If the aim is material change rather than, or in addition to, moral acknowledgement, the options for the aboriginal movement are clear.
First: first we need to convert native title to freehold using political and social pressure.
Second: build leverage. That means using freehold controlled assets to create choke points that the broader system depends on. Land use that affects infrastructure approvals, by water access, mining timelines, ports, energy corridors. Things that impose delay, cost, uncertainty and fear.
Third: grow coalitions beyond identity. Movements that win rarely remain ethnically or morally narrow. Align interests with environmental groups, regional communities, unions, miners, farmers, or local governments where objectives overlap. Power multiplies when grievances become shared costs.
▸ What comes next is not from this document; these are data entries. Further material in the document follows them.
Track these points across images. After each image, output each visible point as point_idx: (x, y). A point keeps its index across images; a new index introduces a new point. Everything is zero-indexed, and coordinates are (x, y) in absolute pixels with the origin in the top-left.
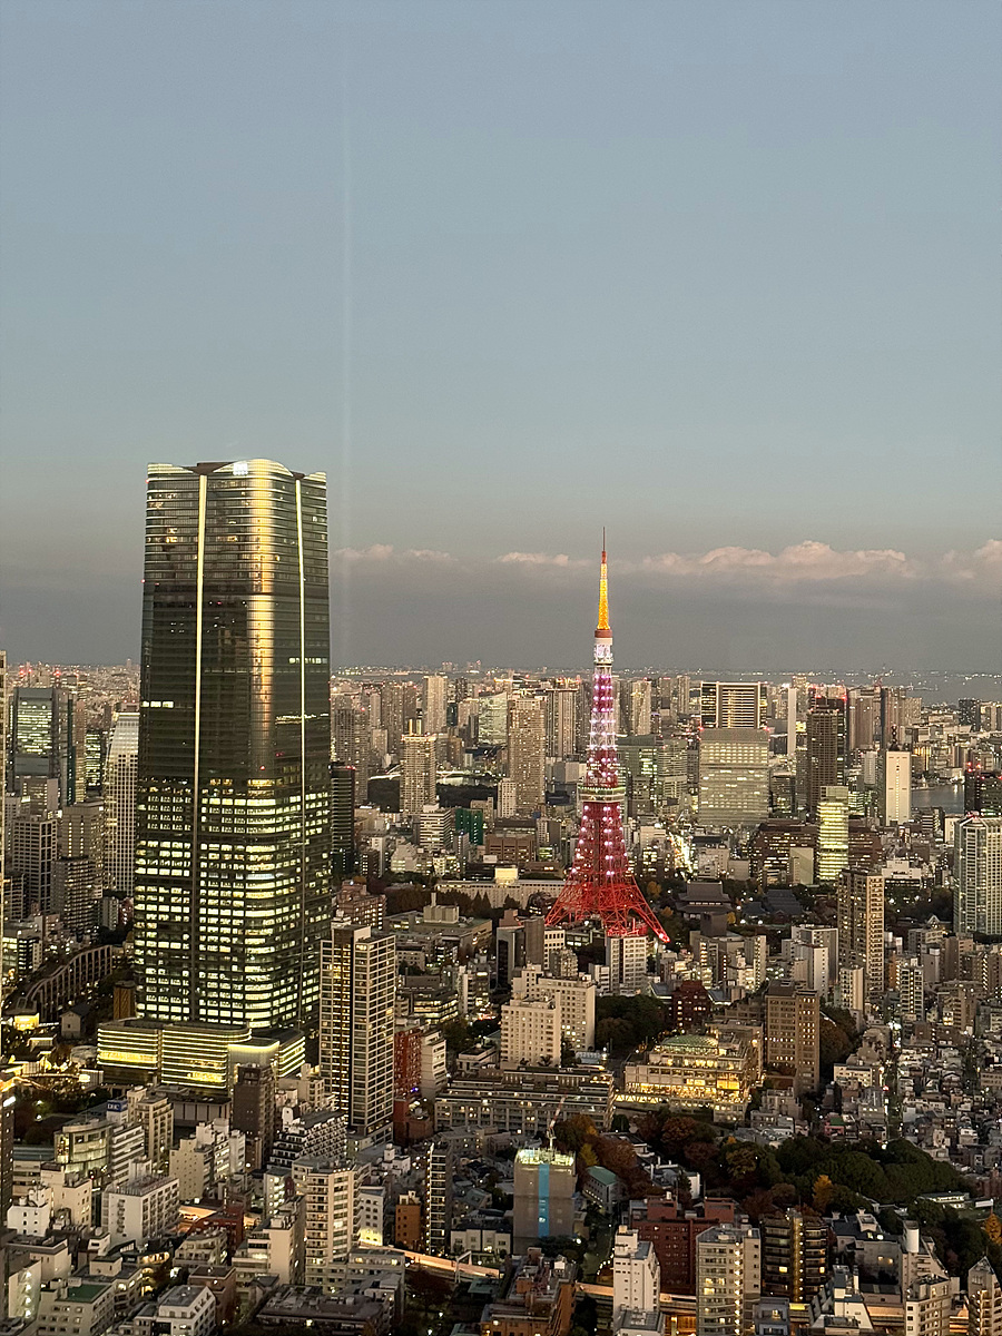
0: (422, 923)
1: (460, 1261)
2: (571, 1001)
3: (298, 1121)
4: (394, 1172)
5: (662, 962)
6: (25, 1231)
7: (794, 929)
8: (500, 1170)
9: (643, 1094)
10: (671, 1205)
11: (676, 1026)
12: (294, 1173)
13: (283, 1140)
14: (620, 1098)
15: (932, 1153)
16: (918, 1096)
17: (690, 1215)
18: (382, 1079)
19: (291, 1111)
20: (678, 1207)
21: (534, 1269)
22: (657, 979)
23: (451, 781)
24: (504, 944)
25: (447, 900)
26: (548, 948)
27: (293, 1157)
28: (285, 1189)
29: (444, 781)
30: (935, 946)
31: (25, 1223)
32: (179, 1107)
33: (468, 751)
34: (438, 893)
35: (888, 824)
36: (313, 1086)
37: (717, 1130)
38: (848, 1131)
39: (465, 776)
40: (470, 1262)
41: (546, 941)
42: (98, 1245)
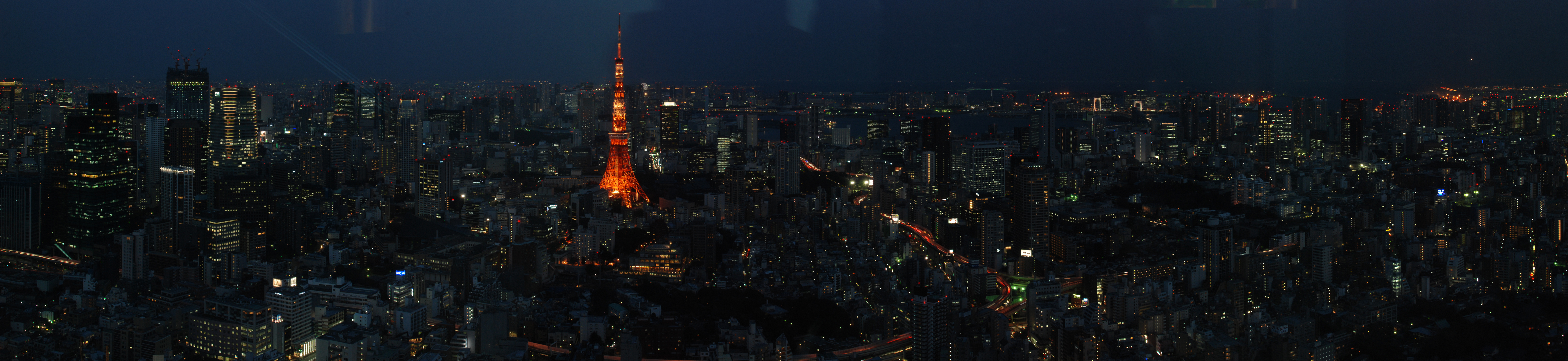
1: (552, 346)
2: (604, 230)
6: (361, 324)
11: (652, 240)
22: (644, 219)
26: (595, 206)
31: (361, 321)
36: (487, 268)
40: (557, 347)
41: (594, 203)
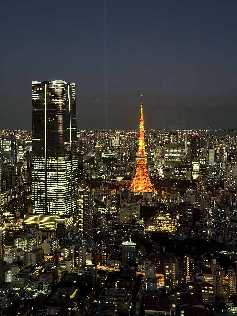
0: (100, 190)
1: (110, 267)
2: (135, 208)
3: (71, 236)
4: (94, 247)
5: (156, 198)
6: (8, 262)
7: (187, 190)
8: (119, 246)
9: (152, 229)
10: (158, 254)
11: (159, 213)
12: (71, 248)
13: (68, 240)
14: (146, 230)
15: (219, 241)
16: (216, 229)
17: (163, 256)
18: (91, 226)
19: (70, 234)
20: (160, 254)
21: (127, 269)
23: (106, 157)
24: (119, 195)
25: (105, 185)
27: (70, 244)
28: (69, 251)
29: (104, 157)
30: (220, 194)
31: (8, 260)
32: (44, 233)
33: (110, 150)
34: (103, 183)
35: (209, 165)
36: (75, 228)
37: (169, 237)
38: (200, 237)
39: (109, 156)
40: (112, 268)
41: (129, 194)
42: (25, 265)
Fourth: shift from national morality to local bargaining. The Commonwealth absorbs moral pressure easily. State governments, councils, regulators, and project proponents do not. Negotiation works where decisions are concrete and time-bound.
Fifth: professionalise conflict. Litigation, regulatory challenges, planning objections, and commercial negotiation are slow, boring, and effective. They convert grievance into enforceable constraint. Anger is optional; persistence is not.
Sixth: accept trade-offs openly. Material gains usually come with compromise. Sacred absolutism feels righteous but often freezes outcomes. Every successful settlement in history involved something being given up.
The hard truth is this: moral appeal without leverage produces sympathy, not redistribution. Anger without leverage produces backlash. Only pressure that raises the cost of refusal changes behaviour.
None of this is pleasant. It is simply how power works.